On the same topic, Dialogue between
a Gascon* and a bookseller
The Gascon : Is it you the very kind D’Aceilly appointed to give his poems ?
The bookseller : Yes, Monsieur , I will give them to anyone giving me some good money.
(*an inhabitant of the South-West of France. We are told not to trust the word of a Gascon.)
The term of “given” (donner) is ambiguous in French as it might be used for a drama, for instance – given at such or such theatre. But isn’t it puzzling that these poems, printed before the preface of the author (and after the title page) should comment the title page of the same edition ? How could that be ? Were these verses added afterwards ? And why didn’t D’Aceilly evoke these problems in his preface ? Some of these questions might be answered if we remember that booksellers of the time had three ways to sell a book.
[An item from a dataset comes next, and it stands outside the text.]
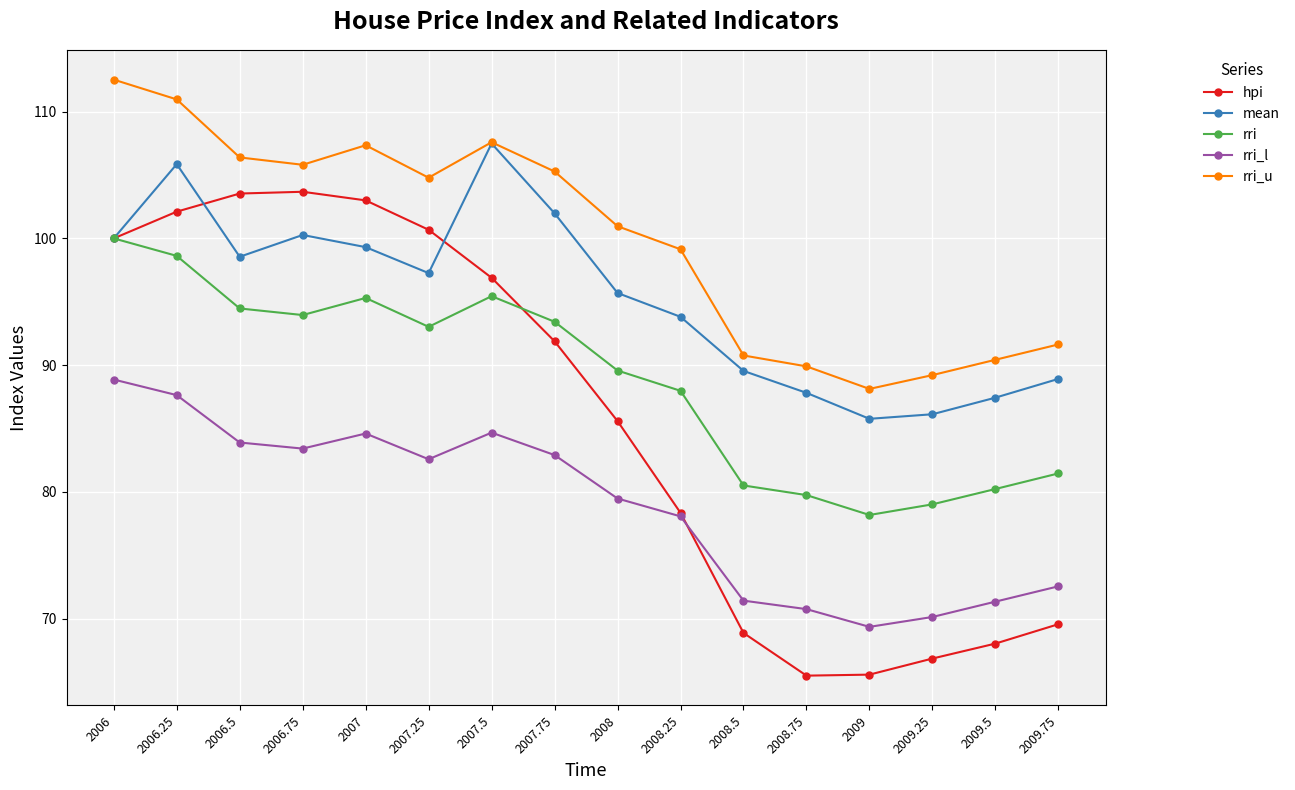

True or false: mean has a value of 149.8 at 2008.5.

False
The first one was to sell loose pages the buyer had to carry to a binder. The second one was with a temporary binding and the last one with a full leather binding. It was easy to replace the frontispieces in the first formula, as well as adding some pages containing the aforementioned epigrams. This could also be applied to the second case – additional pages would be given to the buyer who would pass them unto his binder. But this could not have happened with the bound copies – if there ever were any. So many possibilities for a sole little book ! What would be the ultimate copy, the rarest of this fort-rare book, then ? Bibliophilists need to know. Would it be a bound copy featuring Premier Volume and no additional epigrams ? Or a copy in its temporary binding, with no frontispiece ? Not even Google could find such copies.